Accanto all’aspetto macabro e intrigante, ma anche tragico e doloroso, (pensiamo ai familiari di Heywood), la vicenda ha anche un risvolto più ampioe importante, comunque collegato. Può essere che un crimine così orribile, se di crimine si tratta, avrebbe comunque minato l’ascesa politica di Bo. Certo è che si va a collocare nel contesto della competizione ideologica e di schieramento in seno alle strutture di potere di partito, statali e militari cinesi nella corsa alla transizione politica in cui Bo era discusso candidato a uno dei nove seggi del comitato permanente. E certo è che le macabre, sensazionali e ormai ben note circostanze della sua fine politica influenzeranno l’esito della transizione, sia in termini di protagonisti che di programmi.

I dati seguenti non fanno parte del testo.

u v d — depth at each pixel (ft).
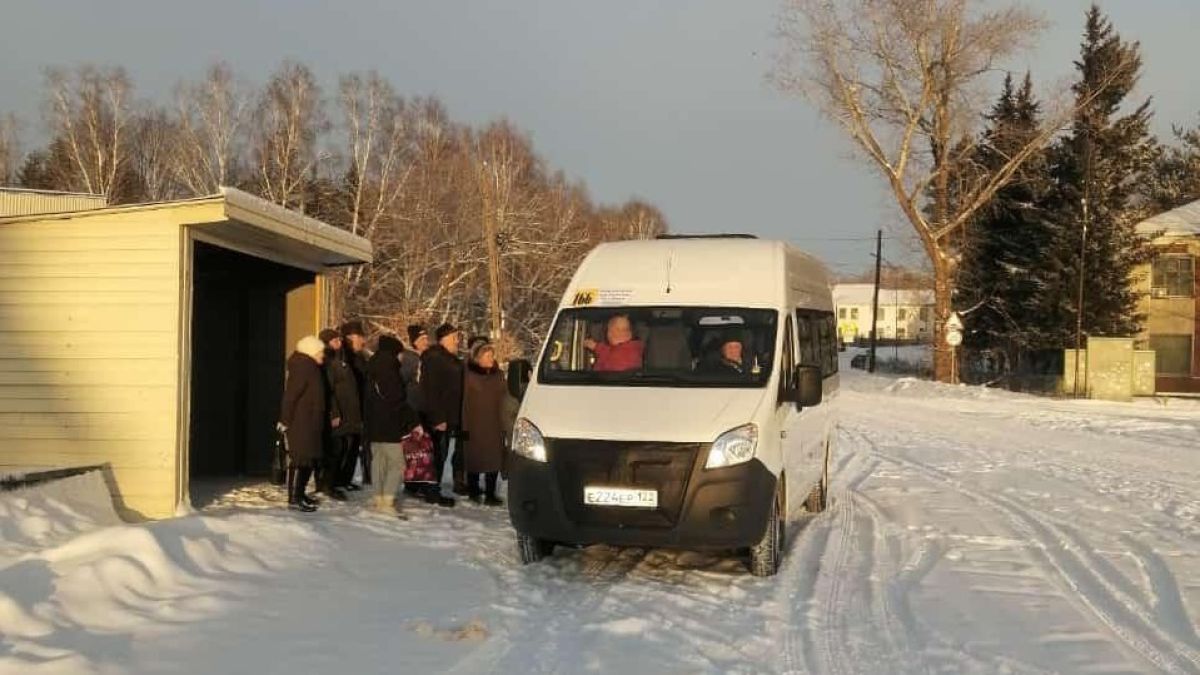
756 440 25.27
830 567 28.09
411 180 150.61
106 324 31.32
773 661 19.81
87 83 148.87
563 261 163.53
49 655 17.76
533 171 171.53
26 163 168.14
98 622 20.03
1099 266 140.77
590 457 25.02
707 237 31.99
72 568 21.94
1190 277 147.64
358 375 37.45
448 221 153.48
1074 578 27.50
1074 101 129.59
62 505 28.30
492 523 33.47
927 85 130.62
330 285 44.29
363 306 140.05
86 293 31.37
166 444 31.14
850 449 61.21
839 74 131.23
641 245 31.40
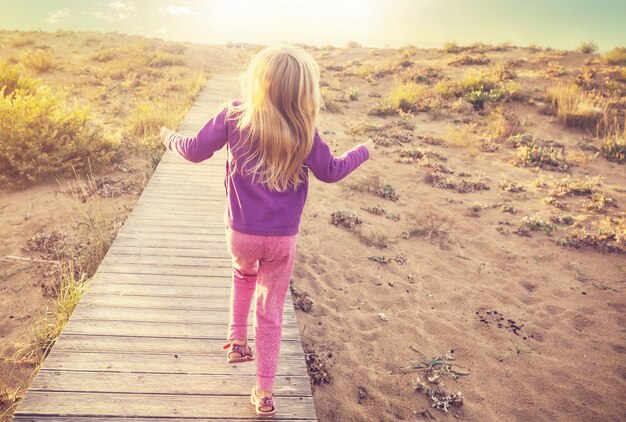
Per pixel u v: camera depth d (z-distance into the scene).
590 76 16.66
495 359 4.43
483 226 7.28
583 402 3.96
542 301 5.43
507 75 17.22
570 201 8.34
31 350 3.99
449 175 9.42
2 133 7.55
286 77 1.88
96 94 14.61
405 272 5.89
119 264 4.33
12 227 6.19
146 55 22.12
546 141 11.73
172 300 3.79
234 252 2.20
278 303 2.32
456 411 3.79
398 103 14.49
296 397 2.84
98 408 2.60
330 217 7.25
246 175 2.05
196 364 3.04
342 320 4.83
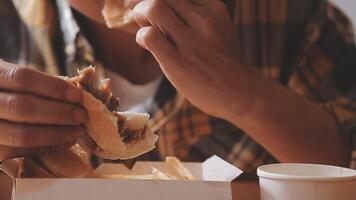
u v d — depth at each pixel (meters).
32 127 0.73
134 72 1.45
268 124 1.09
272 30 1.58
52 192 0.68
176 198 0.69
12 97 0.72
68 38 1.44
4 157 0.74
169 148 1.43
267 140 1.13
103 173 0.84
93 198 0.68
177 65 0.93
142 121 0.76
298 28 1.58
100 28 1.40
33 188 0.68
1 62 0.75
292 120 1.12
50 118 0.72
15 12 1.60
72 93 0.72
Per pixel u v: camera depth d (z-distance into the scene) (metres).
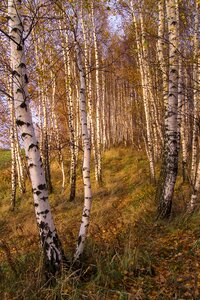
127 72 18.34
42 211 5.28
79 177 18.33
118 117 31.31
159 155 18.38
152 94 16.28
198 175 8.24
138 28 13.85
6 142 19.23
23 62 5.31
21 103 5.25
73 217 11.57
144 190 12.70
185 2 10.34
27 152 5.27
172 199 9.16
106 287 5.02
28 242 7.69
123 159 20.94
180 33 10.59
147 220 8.58
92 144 17.77
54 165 20.89
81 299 4.73
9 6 5.30
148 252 6.24
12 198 15.11
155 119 17.08
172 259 5.87
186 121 14.76
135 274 5.41
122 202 12.13
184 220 7.82
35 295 4.82
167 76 9.98
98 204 12.50
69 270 5.17
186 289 4.77
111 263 5.58
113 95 29.89
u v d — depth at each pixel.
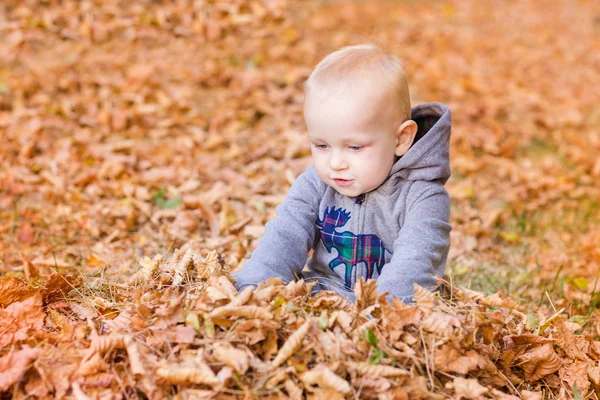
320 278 2.47
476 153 5.07
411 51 7.20
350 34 7.46
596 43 8.01
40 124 4.75
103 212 3.80
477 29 8.34
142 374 1.82
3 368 1.88
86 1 6.79
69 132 4.81
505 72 6.85
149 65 5.92
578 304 3.15
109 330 2.08
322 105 2.16
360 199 2.36
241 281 2.30
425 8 8.95
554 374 2.24
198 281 2.28
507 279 3.40
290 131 5.08
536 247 3.82
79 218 3.72
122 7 6.82
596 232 3.97
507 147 5.10
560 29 8.55
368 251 2.38
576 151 5.12
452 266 3.48
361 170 2.19
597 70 7.15
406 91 2.26
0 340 2.05
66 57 5.96
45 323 2.20
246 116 5.28
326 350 1.92
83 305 2.32
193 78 5.84
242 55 6.43
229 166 4.58
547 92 6.42
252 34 6.87
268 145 4.89
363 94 2.13
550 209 4.33
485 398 1.94
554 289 3.30
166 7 6.91
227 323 1.98
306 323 1.94
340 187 2.27
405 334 2.01
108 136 4.83
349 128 2.13
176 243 3.57
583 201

Finora la propaganda ufficiale si è curata di distinguere tra la persona di Bo e il cosiddetto modello Chongqing, con i suoi slogan criptomaoisti contro la criminalitàe inneggianti alle masse e le rivendicazioni populiste di pensioni, casa e lavoro per tutti.
È comprensibile, dato che molti vertici del partito, tra cui il futuro presidente Xi Jinping, lo decantavano fino a poco tempo fa e il relativo programma previdenziale e di edilizia popolare resterà probabilmente in parte inserito nel quadro composito della politica del paese.